Extract:
+++++

Integro-differential equation in one dimensional linear thermo-elasticity

Question

I have this system of coupled pde's:

\begin{equation} \frac{\partial^2\theta}{\partial x^2}=\frac{\partial \theta}{\partial t}+\sqrt{a}\frac{\partial^2 u}{\partial x\, \partial t} \end{equation} \begin{equation} \frac{\partial^2 u}{\partial x^2}=\sqrt{a}\frac{\partial \theta}{\partial x} \end{equation} with $a$ a positive real constant, $x\in[0,1]$, $t\in[0,\infty)$ and $\theta$ and $u$ are real valued functions of $x$ and $t$. This equation arises in one dimensional linear thermo-elasticity. It has been stated in a book that $\theta$ satisfies the following integro-differential equation: \begin{equation} \frac{\partial^2\theta}{\partial x^2}=(1+a)\frac{\partial\theta}{\partial t}-a\,\frac{d}{dt}\int^{1}_{0}\theta(y,t)\,dy. \end{equation} Can somebody explain how do they get the second term? The only condition specified is that $u(0,t)=u(1,t)=0$.

Answer 1

Integrating along $x$ direction for fixed $t$ once, we get: $$\frac{\partial^2 u}{\partial x^2}=\sqrt{a}\frac{\partial \theta}{\partial x} \implies \frac{\partial u}{\partial x}(x,t) = \sqrt{a}\,\theta(x,t) + K(t) $$ where $K(t)$ is some function independent of $x$. Integrating along $x$ again, we have:

$$0 = u(1,t) - u(0,t) = \int_{0}^{1} \frac{\partial u}{\partial x}(x,t) dx = \sqrt{a}\int_{0}^{1}\theta(x,t) dx + K(t)$$

Combine these two, we obtain: $$\frac{\partial u}{\partial x}(x,t) = \sqrt{a}\left(\theta(x,t) - \int_{0}^{1}\theta(y,t) dy\right)$$

Substitute this back into the first equation gives the integro-differential equation.

+++++

Material provided:

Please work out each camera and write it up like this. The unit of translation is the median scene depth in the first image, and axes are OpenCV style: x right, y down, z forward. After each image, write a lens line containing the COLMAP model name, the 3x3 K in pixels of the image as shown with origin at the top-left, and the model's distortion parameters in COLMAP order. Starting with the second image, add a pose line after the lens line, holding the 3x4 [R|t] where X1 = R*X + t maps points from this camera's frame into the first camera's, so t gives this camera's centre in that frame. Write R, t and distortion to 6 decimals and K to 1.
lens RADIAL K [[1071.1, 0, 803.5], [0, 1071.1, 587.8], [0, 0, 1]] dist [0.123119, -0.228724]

+++++

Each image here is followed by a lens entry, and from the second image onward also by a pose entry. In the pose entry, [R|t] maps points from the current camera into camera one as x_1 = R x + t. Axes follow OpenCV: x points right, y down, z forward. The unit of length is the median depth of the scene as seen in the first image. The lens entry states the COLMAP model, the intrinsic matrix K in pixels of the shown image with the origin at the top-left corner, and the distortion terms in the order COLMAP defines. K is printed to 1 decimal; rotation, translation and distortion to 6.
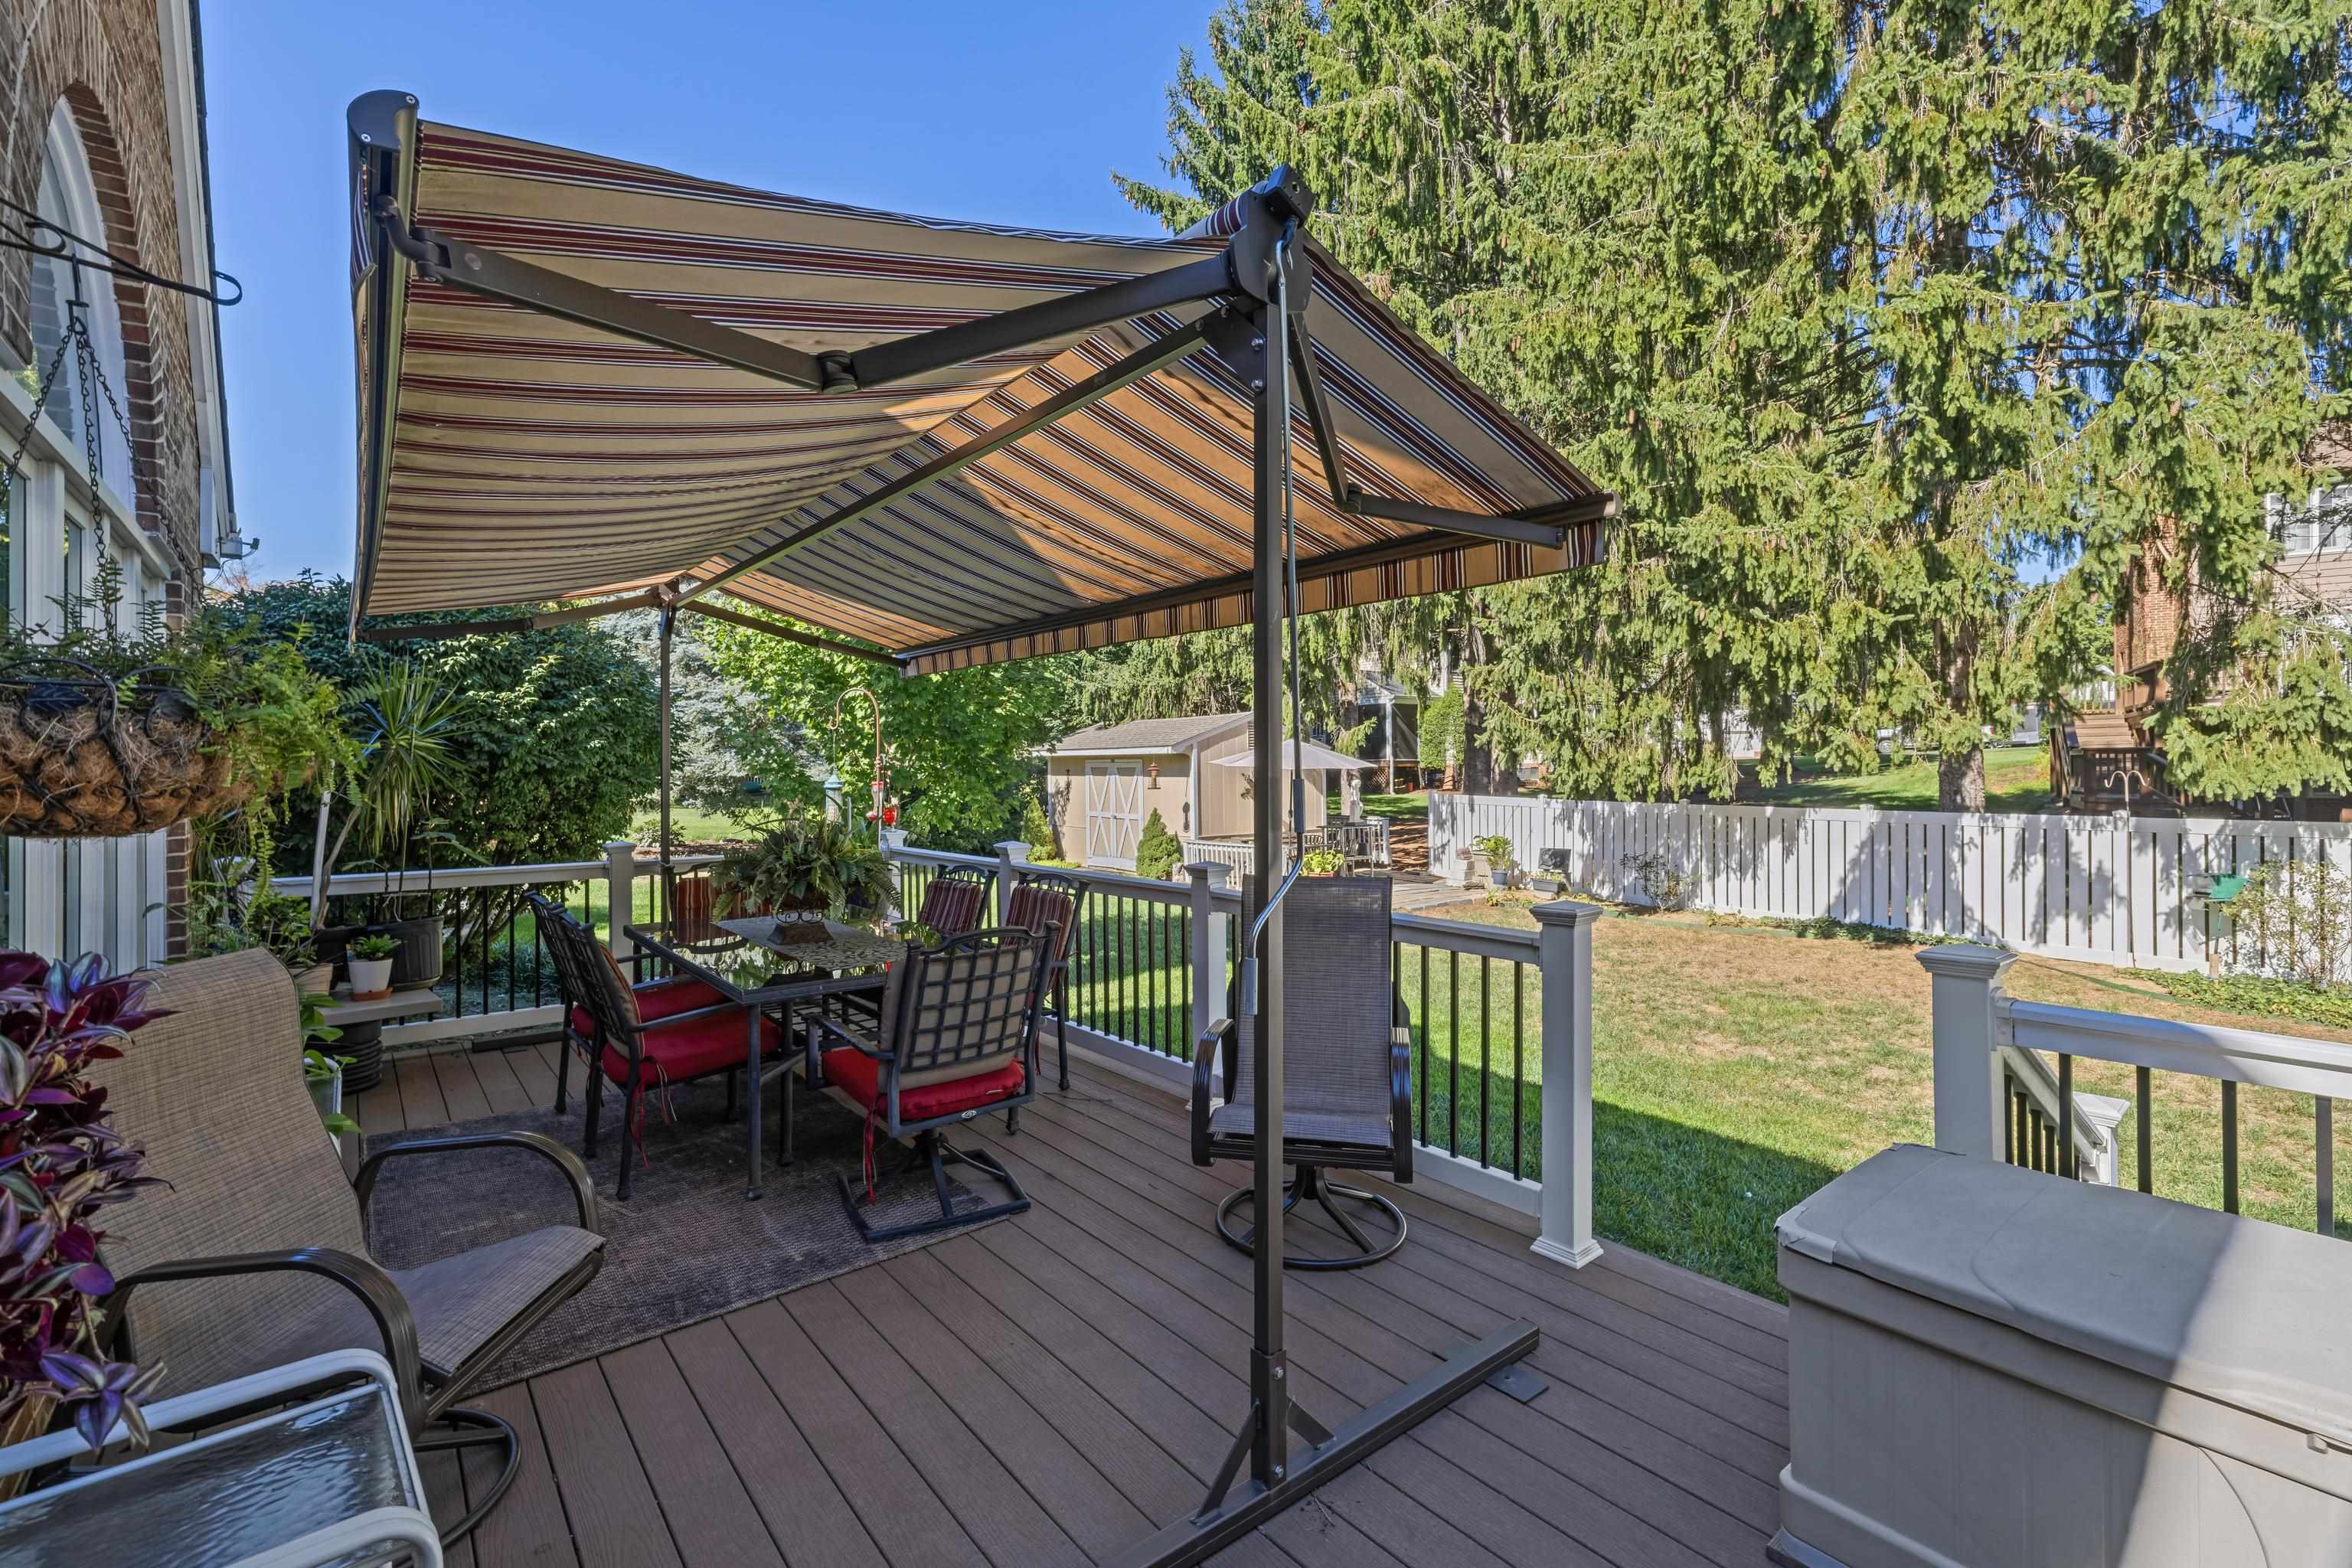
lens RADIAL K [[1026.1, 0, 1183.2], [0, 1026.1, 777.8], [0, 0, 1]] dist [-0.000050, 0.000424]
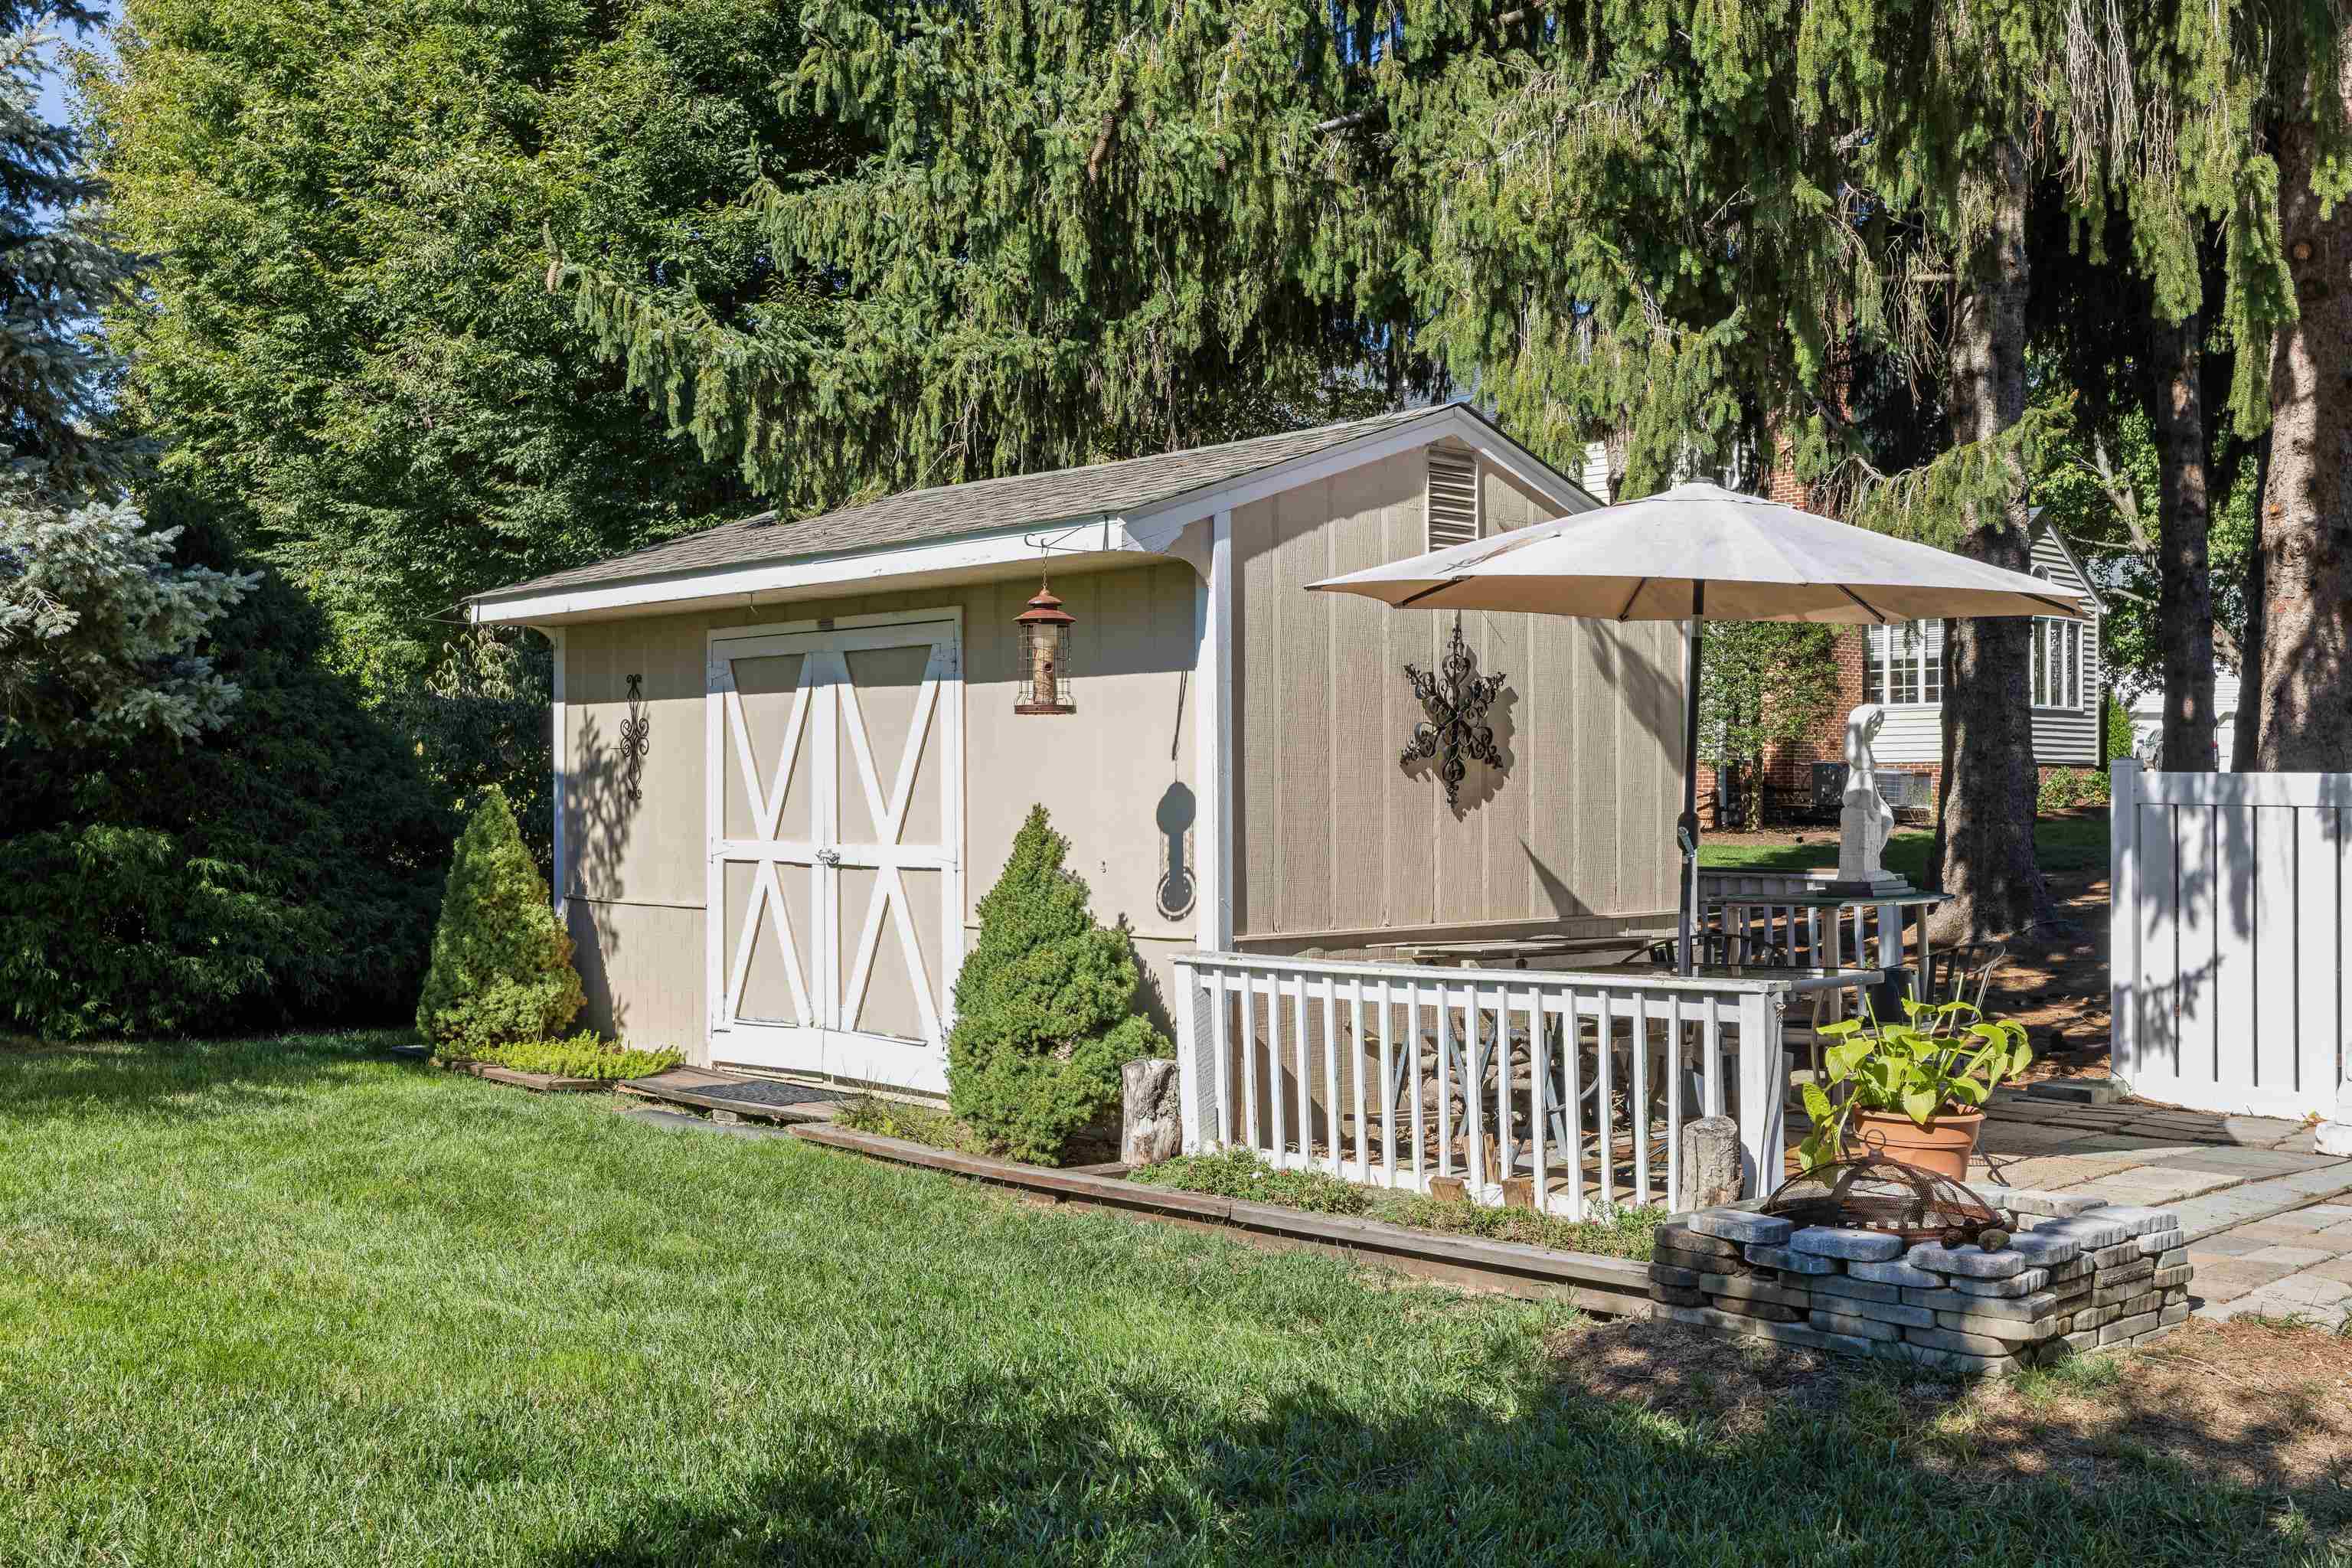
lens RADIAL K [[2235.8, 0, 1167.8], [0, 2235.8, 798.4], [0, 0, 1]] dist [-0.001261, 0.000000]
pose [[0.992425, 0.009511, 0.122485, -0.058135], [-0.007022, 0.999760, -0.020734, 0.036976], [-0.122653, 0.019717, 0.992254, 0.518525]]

+++++

Decide whether each statement agrees with the thermo-elasticity thread, giving yes or no and quoting the thread's deciding words. (a) The only condition stated in the question is that u is zero at x = 0 and x = 1. (b) The answer begins by integrating in the t direction for fixed x. (c) The constant a is described as a positive real number.

(a) Yes: "The only condition specified is that $u(0,t)=u(1,t)=0$."
(b) No: "Integrating along $x$ direction for fixed $t$ once"
(c) Yes: "with $a$ a positive real constant"